How property valuations work
What is it that makes one residential property worth more than another? Is it the number of bedrooms, size of the garden, or additional entertainment features? Or is it something else entirely?
These questions are always asked when the contentious issue of property valuations is raised, and every four years - when the new valuations are made - thousands of people lodge objections, often comparing their homes to others in their street or neighbourhood, and asking why their homes are worth more or less.
But, as Willy Govender, the director for mass appraisals at Durban valuation company eValuations, explains, the issue is complex.
"For residential properties, the most important criteria are normally the size of the property and the total living area, which is made up of the total size in area of the living areas, bedrooms, bathrooms, kitchen, toilets, etc."
Excluded from the total living area would be open verandas and patios.
In terms of other improvements garages, granny flats, domestic quarters and carports were also taken into account.
"If the property has a pool, this is factored in. Other areas such as entertainment areas, braai areas and gazebos are considered less important, unless they are enclosed," Govender said.
Neighbourhoods or suburbs played a significant role and this determination was based on sales of properties in areas.

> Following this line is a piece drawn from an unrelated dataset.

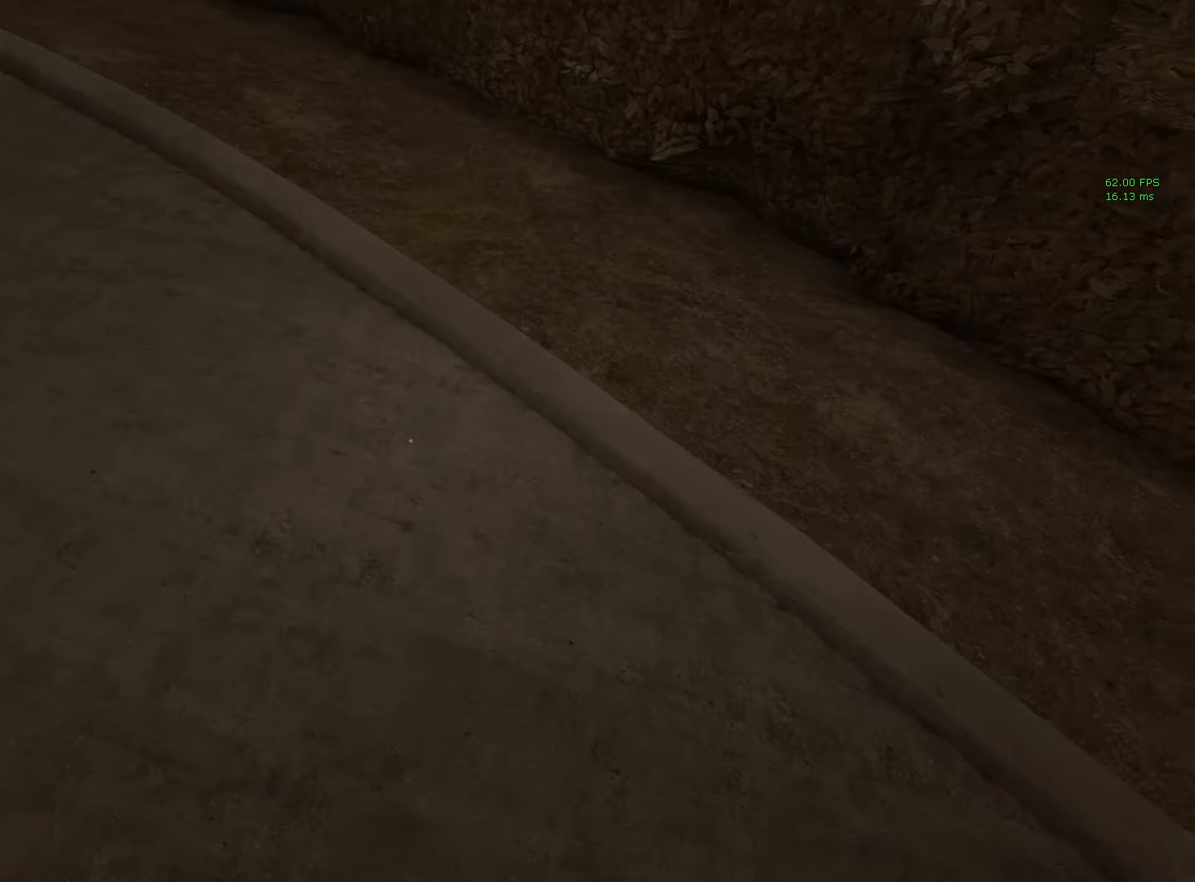
{"keys": ["shift", "space", "w"], "mouse": [], "events": [[467, "space", "down"]]}
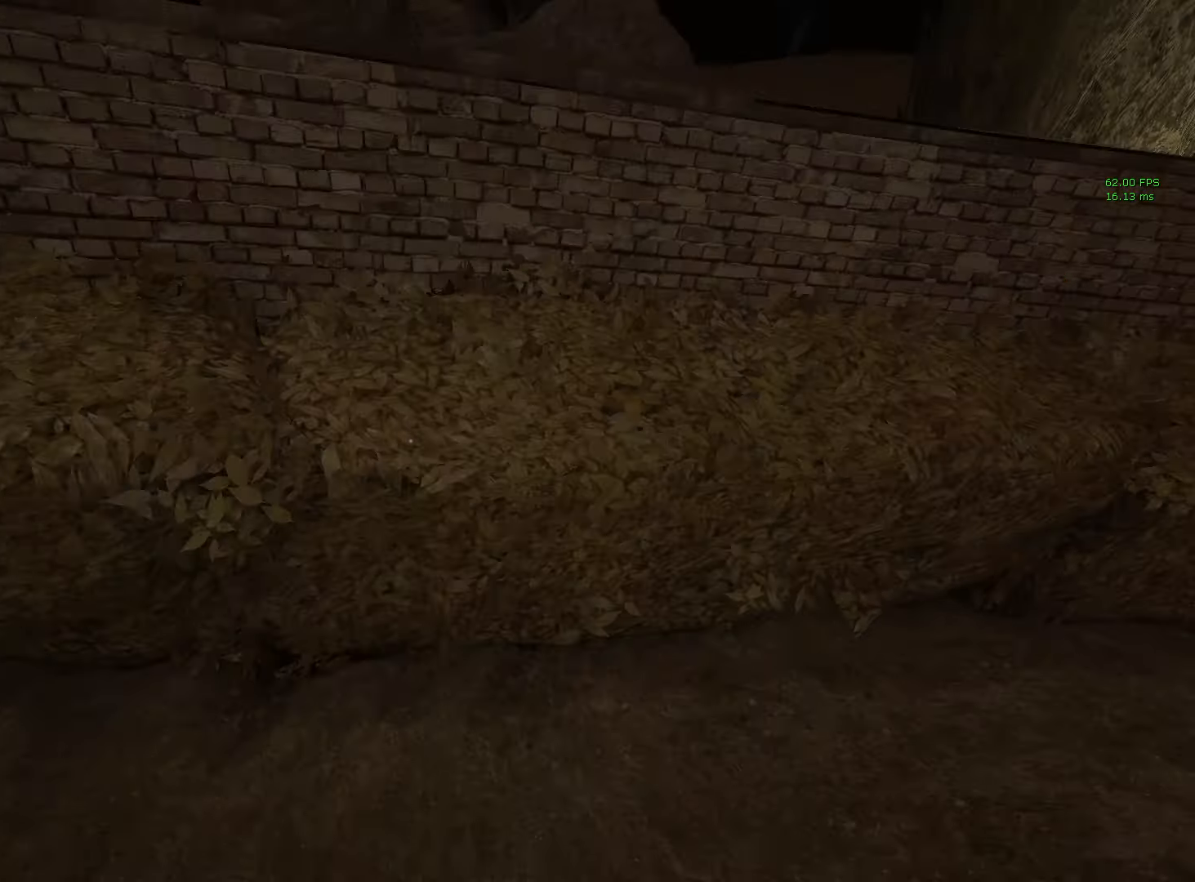
{"keys": ["shift", "w"], "mouse": [], "events": [[17, "space", "up"], [117, "space", "down"], [200, "space", "up"], [300, "space", "down"], [350, "space", "up"]]}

Sales reflected the characteristics of an area, such as security and nearby schools or amenities, so indirectly these played a part in property values.
"Next, and equally important, is the quality of the buildings and their actual condition," Govender explained.
"In certain areas, factors such as view, external noise and security are also considered.
"View is classified and valued higher if the properties have sea, partial sea or panoramic views. Alternatively, in cases where there are informal settlements or industrial areas, these would impact negatively."
Property topography is also factored in, based on its being a level, average slope or steep site. Security is classified as high, medium or low.
"High would be properties with high walls, electric fences, electronic gates etc. Medium would be properties with some walls and gates," he said.
In the case of vacant land, the zoning was taken into account.
Govender emphasised that it was important to understand these factors applied to mass valuations and equity needed to be considered, especially as the property values were used to determine rates and taxes.
"In the case of the property inspections, only in about 20 percent of the cases do homeowners provide full access to the properties.
"So, internal finishes of the property are not considered for the valuations for rating purposes.
"These would include the type of kitchen, flooring finishes, sanitaryware, lighting, ceilings and other internal finishes."
Although this might be questioned by homeowners as they were aspects which did contribute to property value, Govender said they could not be considered for consistency purposes, as not all properties could be entered, resulting in those properties which were entered being prejudiced.